The speedy adopters span regulated industries like health care, life sciences, financial services, insurance and manufacturing -- a shock even for someone as plugged into the world of AI as Wood, Amazon Web Services' global vice-president of AI products.

"If you'd have told me a year and a half ago that 160-year-old life insurance companies were going to be in the vanguard of artificial intelligence usage, I probably would have been a bit surprised, but that's turning out to be the case," Wood said, referencing Sun Life Financial Inc. in an interview, fresh off a visit to Toronto for the Collision tech conference.

His observation turns age-old assumptions about innovation and who is open to embracing technology upside down. It comes as nearly every sector is grappling with advances in AI and considering how the technology can increase productivity and profitability.

Wood has recently seen life insurance companies turn to AI to review 90-year-old policies and identity risks they could pose over the next decade or so when they are likely to be paid out.

Doctors have also adopted the technology, using it to transcribe exchanges with patients and cobble together appointment summaries that are so accurate, blind-testing has shown health-care providers would choose them over human-crafted summaries seven out of 10 times.

Wood suspects regulated sectors have moved faster than others on AI for a few reasons.

The first stems from the trove of data at their fingertips.

Many regulated companies are sitting on extensive databases, market research and development reports, clinical trial results and patient and insurance records that hold a lot of potential because the organizations are privately held.

"The models have never seen them before, and as a result, you can use generative AI to be able to understand, read, connect the dots, find similarities, find differences across these very large collections of data," Wood said.

Knowing the data's value often also means understanding what it takes to protect it.

Some AI systems, for example, collect, use and train on any data input into them but many companies have policies promising not to disclose or share customer or patient information.

Regulated industries already know how to navigate these thorny issues in a way that won't stymie or block organizations from implementing technology, making AI adoption faster, Wood said.

"They've already figured out ... what data they have, what it can be used for, who it can be used by, what tools it can be used with, all those sorts of things," he said.

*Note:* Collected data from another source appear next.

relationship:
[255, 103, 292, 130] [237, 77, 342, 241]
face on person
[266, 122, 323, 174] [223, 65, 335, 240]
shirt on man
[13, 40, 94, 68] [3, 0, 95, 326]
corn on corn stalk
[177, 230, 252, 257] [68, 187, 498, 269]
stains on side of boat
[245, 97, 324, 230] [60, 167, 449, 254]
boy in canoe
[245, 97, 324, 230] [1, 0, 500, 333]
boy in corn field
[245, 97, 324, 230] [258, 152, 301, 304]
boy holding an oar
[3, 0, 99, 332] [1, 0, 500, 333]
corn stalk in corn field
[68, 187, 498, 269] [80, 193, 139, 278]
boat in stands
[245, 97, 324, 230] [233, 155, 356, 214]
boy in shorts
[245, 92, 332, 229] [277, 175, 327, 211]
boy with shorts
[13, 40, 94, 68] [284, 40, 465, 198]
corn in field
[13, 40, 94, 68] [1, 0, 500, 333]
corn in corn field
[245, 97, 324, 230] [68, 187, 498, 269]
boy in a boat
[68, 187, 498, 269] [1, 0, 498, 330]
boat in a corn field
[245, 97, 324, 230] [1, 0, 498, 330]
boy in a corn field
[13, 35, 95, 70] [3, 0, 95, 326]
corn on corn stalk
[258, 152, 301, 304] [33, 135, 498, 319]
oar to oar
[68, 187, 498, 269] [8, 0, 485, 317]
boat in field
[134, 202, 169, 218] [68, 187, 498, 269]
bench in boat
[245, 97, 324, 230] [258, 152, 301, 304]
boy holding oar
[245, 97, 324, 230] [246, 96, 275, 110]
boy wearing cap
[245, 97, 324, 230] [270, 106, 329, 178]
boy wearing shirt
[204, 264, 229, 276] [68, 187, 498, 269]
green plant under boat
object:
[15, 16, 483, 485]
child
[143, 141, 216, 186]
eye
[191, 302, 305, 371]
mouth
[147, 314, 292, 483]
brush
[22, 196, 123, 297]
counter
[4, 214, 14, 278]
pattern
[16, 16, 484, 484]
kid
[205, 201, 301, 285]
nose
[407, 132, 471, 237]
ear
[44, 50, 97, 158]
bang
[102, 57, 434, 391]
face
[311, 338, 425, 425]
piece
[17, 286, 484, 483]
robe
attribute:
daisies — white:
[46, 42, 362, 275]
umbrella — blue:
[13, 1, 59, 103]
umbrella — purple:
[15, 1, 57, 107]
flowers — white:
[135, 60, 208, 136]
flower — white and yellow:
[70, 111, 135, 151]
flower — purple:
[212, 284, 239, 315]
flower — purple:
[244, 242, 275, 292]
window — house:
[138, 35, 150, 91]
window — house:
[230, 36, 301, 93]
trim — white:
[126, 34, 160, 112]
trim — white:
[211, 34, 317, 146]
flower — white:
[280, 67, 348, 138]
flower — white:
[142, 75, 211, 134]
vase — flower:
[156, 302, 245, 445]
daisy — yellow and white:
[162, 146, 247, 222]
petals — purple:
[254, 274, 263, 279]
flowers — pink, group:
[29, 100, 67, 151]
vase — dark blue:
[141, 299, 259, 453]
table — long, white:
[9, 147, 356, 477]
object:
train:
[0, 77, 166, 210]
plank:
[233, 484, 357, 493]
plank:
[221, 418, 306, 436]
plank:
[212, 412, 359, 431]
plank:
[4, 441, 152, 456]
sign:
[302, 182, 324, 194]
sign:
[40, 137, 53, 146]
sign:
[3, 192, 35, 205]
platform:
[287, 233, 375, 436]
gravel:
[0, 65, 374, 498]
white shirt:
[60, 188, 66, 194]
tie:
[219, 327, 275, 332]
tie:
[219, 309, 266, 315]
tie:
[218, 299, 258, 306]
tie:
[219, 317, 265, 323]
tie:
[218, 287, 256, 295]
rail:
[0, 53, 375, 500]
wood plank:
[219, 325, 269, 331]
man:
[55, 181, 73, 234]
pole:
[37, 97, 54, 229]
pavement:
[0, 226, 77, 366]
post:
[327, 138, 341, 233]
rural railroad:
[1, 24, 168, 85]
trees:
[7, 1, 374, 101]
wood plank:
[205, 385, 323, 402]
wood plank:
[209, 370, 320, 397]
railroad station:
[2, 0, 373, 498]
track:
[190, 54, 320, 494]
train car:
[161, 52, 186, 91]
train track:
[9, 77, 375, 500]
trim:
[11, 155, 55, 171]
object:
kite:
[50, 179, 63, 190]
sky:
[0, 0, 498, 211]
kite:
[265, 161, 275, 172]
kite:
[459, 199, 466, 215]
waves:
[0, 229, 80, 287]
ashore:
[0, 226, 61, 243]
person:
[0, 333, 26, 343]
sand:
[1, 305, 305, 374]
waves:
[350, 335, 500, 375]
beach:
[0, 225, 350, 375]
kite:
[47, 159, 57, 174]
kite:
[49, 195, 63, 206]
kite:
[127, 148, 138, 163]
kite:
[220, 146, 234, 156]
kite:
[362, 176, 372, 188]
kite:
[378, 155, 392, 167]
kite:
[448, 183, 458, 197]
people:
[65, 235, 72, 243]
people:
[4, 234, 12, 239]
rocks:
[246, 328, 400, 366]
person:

That understanding gives them a head start compared with other organizations who haven't confronted these issues before or who don't believe there's a way forward for them with AI.

"There is a kind of schism in some customers' minds that in order to be successful with generative AI, you have to make some sort of negative trade-off when it comes to the privacy of the data that you're using," said Wood.

"I can understand where that comes from. Some folks have played a little, shall we say, fast and loose with the data that has been available to them."

But Wood insists there are ways to balance privacy and potential.

Many companies only use AI with anonymized or de-identified data, while others offer secure digital environments where staff can test AI without the fear of data leaking to the public or training future models.

Wood said AWS, Amazon's cloud-computing subsidiary, does not use data from paid corporate customers to train underlying models and also gives them full control over where their data resides, how it moves and what network it is on. The company also doesn't have internal or third-party staff reviewing their clients' prompts.

The speed with which they navigate data privacy aside, the final reason Wood thinks regulated businesses have rushed toward AI adoption is because they're keen not to be left behind by the latest technological whirlwind.

"They've had to sit on the sidelines a little bit as digital transformation has washed across other industries," he said, offering the example of how media and entertainment companies have been pushed ahead by streaming platforms.

"They're looking at generative AI not just as a way to kind of catch up, but as a way to leapfrog, significantly kick-start that digital transformation."